REQUIREMENT »
Copy exactly the lines of the data below that run from the line holding "is a histology" through the line holding "is a micrograph", both ends included.

DATA EXTRACTS »
──────

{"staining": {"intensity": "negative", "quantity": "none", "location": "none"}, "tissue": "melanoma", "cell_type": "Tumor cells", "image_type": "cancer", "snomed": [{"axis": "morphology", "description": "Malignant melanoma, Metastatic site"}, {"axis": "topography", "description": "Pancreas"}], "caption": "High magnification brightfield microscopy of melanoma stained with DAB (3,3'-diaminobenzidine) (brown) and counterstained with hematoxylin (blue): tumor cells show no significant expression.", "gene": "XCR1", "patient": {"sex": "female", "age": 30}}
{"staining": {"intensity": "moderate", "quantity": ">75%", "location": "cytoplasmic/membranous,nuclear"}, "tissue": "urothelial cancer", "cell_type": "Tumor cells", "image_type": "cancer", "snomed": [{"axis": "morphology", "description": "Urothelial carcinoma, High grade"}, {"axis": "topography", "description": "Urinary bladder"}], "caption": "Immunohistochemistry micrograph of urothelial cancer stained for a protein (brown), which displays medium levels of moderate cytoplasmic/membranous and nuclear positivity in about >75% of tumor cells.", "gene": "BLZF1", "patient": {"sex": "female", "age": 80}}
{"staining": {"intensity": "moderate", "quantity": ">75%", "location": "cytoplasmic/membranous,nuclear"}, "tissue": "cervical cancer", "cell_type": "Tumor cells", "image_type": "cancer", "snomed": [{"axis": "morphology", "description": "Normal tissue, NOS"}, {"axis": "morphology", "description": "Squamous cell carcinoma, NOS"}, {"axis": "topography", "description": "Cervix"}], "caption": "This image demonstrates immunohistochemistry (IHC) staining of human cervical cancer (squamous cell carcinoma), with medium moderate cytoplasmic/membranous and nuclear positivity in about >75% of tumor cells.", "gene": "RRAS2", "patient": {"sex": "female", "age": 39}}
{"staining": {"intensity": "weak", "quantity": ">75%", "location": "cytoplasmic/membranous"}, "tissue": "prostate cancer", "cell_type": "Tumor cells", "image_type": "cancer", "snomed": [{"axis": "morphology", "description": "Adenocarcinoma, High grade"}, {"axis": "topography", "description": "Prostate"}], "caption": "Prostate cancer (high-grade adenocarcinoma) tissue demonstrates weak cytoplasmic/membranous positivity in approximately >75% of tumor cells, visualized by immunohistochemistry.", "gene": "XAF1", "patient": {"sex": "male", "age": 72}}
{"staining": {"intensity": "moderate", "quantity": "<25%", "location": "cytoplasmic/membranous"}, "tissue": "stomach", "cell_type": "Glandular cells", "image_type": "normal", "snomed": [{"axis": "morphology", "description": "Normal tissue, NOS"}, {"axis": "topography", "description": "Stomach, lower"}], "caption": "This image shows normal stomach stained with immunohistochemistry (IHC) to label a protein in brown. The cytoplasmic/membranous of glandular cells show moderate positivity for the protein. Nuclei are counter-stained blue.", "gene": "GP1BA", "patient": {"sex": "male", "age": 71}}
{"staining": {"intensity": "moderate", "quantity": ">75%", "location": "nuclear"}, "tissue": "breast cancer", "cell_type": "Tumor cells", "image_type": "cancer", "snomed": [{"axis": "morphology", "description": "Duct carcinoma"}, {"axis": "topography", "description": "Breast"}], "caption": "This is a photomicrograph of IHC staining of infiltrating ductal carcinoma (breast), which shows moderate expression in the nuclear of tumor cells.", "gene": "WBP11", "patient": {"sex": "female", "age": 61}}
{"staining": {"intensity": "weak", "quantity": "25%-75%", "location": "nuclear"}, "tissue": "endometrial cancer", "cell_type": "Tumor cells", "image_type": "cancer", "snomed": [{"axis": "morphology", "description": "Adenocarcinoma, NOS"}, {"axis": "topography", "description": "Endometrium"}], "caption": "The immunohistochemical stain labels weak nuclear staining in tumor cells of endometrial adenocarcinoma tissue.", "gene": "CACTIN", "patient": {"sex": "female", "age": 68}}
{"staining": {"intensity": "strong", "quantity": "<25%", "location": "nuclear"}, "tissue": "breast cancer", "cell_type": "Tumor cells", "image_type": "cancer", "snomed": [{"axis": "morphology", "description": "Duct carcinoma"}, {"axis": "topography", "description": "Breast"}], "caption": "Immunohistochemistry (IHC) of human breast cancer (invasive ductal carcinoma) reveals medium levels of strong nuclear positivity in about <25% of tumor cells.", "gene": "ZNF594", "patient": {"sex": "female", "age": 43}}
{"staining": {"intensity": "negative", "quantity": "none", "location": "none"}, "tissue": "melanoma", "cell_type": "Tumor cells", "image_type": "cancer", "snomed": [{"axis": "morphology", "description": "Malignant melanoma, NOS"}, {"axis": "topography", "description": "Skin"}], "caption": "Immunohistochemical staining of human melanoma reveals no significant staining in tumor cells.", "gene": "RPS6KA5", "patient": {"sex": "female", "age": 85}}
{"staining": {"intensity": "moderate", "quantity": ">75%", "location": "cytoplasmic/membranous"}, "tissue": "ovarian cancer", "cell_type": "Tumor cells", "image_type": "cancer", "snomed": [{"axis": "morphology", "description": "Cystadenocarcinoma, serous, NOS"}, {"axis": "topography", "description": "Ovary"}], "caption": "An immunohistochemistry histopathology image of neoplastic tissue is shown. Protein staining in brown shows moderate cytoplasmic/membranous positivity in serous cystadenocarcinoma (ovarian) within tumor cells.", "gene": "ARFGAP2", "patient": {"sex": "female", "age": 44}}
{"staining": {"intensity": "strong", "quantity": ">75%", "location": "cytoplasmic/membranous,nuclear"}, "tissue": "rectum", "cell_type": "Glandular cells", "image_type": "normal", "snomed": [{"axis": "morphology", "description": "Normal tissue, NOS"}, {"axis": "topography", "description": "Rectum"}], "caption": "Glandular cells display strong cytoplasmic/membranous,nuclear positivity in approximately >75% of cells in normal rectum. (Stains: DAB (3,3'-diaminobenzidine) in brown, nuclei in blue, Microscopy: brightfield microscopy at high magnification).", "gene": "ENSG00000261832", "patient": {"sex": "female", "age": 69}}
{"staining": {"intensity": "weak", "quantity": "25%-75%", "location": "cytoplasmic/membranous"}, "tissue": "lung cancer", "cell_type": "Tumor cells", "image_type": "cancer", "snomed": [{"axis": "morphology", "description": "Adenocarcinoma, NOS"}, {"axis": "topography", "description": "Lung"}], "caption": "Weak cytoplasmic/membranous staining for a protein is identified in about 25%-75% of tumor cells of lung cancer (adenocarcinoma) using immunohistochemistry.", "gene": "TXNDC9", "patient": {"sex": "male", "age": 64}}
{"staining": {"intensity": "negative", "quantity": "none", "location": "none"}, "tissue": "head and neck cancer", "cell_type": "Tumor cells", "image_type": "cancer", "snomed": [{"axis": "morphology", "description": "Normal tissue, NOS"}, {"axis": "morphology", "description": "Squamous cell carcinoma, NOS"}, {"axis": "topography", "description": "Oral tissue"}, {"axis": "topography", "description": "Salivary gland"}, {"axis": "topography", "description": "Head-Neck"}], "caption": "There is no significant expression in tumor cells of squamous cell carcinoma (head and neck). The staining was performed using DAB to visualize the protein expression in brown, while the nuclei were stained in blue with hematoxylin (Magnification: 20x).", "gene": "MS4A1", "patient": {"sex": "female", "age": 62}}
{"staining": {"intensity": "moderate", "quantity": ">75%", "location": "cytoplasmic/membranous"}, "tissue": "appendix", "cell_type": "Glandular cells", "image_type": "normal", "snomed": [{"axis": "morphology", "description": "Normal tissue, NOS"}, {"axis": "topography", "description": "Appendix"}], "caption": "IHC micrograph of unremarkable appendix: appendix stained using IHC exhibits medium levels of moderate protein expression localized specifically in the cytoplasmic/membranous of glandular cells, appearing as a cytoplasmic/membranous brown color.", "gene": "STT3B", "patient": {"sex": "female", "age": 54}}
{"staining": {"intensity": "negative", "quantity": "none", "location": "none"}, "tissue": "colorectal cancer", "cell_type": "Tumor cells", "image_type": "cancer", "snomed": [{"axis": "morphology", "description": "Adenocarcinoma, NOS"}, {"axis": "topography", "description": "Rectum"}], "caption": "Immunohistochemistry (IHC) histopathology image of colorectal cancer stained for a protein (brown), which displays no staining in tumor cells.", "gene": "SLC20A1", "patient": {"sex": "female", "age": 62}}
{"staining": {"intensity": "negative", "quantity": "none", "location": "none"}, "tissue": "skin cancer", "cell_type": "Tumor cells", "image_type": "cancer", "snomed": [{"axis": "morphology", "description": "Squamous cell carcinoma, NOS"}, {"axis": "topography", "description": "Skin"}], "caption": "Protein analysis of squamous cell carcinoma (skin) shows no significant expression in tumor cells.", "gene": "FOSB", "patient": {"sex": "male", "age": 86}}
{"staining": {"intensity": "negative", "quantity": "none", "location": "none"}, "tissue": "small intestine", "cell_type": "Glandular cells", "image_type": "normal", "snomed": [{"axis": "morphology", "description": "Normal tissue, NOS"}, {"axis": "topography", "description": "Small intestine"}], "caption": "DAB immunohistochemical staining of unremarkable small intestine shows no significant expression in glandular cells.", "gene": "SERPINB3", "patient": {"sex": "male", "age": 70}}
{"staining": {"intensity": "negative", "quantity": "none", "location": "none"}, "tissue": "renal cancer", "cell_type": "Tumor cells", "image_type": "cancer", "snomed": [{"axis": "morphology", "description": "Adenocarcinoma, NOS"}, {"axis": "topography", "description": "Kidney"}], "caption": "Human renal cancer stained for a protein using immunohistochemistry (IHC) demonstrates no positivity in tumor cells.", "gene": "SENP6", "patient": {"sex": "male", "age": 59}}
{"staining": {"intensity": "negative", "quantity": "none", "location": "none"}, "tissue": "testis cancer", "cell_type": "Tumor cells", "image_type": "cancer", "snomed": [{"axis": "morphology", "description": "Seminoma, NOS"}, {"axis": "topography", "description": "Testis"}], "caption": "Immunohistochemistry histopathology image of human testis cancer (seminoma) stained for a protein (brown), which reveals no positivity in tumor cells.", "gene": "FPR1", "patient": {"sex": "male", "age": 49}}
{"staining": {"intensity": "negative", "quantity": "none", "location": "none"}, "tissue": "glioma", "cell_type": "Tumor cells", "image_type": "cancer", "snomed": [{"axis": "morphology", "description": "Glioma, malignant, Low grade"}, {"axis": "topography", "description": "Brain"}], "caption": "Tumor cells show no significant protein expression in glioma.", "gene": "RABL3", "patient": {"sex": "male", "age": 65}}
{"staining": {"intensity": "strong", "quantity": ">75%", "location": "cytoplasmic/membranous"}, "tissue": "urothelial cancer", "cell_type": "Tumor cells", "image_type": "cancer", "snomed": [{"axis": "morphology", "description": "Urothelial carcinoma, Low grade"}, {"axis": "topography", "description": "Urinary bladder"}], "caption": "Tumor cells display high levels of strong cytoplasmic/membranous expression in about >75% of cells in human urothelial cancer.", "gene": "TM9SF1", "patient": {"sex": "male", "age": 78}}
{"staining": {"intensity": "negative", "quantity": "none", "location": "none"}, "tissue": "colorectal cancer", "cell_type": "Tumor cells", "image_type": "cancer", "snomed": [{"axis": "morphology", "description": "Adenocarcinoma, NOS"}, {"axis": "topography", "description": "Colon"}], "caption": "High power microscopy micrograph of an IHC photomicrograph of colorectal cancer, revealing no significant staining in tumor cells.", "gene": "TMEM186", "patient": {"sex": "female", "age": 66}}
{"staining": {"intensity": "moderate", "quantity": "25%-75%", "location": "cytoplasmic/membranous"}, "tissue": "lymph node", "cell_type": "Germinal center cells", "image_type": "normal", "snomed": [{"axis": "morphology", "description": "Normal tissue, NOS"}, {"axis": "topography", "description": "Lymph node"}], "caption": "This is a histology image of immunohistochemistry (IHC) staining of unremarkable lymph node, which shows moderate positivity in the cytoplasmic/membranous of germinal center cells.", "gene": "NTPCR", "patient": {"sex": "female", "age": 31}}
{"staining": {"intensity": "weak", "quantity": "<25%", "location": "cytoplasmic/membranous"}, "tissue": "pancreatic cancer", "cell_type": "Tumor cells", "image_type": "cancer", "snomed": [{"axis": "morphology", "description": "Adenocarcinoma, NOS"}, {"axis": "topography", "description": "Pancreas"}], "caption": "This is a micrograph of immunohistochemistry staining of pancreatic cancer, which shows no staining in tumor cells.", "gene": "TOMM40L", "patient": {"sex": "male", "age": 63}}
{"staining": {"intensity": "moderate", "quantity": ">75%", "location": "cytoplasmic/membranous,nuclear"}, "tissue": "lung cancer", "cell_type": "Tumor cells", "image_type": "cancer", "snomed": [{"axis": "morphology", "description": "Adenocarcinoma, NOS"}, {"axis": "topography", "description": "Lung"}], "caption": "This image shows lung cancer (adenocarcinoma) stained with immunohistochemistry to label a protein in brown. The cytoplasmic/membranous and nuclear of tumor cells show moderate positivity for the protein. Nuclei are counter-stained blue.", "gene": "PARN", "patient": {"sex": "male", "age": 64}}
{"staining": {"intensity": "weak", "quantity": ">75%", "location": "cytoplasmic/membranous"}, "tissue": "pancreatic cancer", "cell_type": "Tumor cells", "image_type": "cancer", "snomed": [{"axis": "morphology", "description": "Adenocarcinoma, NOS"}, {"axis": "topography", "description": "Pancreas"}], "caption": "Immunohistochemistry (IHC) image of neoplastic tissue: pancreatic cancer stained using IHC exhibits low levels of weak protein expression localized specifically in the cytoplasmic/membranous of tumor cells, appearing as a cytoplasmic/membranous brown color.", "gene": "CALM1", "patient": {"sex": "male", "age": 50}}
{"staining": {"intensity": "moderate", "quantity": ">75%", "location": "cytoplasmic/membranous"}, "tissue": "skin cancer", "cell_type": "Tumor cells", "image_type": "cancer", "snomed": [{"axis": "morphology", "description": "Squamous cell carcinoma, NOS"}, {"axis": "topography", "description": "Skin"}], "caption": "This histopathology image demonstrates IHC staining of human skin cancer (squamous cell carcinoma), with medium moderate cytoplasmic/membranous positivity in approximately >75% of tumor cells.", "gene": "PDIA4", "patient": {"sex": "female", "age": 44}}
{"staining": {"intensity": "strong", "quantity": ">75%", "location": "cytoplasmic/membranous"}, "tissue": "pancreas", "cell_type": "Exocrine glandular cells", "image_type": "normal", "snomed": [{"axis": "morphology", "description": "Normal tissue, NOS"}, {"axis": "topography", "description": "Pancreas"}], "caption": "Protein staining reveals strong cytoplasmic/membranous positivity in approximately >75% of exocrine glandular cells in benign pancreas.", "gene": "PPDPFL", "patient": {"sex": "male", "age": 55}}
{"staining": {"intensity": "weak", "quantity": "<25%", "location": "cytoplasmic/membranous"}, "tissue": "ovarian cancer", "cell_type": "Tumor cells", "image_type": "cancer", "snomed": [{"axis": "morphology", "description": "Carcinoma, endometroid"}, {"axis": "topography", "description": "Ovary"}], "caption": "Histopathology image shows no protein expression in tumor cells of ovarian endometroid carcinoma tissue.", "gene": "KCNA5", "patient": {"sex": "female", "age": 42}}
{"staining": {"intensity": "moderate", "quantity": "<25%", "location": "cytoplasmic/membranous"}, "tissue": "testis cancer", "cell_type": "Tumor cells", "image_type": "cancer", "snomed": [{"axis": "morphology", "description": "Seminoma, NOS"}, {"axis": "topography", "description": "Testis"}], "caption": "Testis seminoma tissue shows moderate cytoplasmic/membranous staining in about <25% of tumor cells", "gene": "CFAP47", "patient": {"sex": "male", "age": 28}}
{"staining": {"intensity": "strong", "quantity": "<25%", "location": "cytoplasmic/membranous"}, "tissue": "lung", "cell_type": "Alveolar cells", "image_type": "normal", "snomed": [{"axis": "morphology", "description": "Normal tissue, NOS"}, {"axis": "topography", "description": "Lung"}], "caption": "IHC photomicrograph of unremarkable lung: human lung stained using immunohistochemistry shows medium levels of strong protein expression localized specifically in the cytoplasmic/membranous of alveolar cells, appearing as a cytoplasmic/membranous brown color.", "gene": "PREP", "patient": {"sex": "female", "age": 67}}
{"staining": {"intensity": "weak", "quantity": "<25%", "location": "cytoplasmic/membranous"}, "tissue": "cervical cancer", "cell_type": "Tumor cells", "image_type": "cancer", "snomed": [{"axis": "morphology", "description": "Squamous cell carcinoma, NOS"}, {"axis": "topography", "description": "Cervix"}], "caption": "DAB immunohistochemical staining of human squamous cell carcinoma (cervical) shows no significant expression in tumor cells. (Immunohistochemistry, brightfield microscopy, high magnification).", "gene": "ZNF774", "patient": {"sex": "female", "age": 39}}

──────

COMPLETED TASK »
{"staining": {"intensity": "moderate", "quantity": "25%-75%", "location": "cytoplasmic/membranous"}, "tissue": "lymph node", "cell_type": "Germinal center cells", "image_type": "normal", "snomed": [{"axis": "morphology", "description": "Normal tissue, NOS"}, {"axis": "topography", "description": "Lymph node"}], "caption": "This is a histology image of immunohistochemistry (IHC) staining of unremarkable lymph node, which shows moderate positivity in the cytoplasmic/membranous of germinal center cells.", "gene": "NTPCR", "patient": {"sex": "female", "age": 31}}
{"staining": {"intensity": "weak", "quantity": "<25%", "location": "cytoplasmic/membranous"}, "tissue": "pancreatic cancer", "cell_type": "Tumor cells", "image_type": "cancer", "snomed": [{"axis": "morphology", "description": "Adenocarcinoma, NOS"}, {"axis": "topography", "description": "Pancreas"}], "caption": "This is a micrograph of immunohistochemistry staining of pancreatic cancer, which shows no staining in tumor cells.", "gene": "TOMM40L", "patient": {"sex": "male", "age": 63}}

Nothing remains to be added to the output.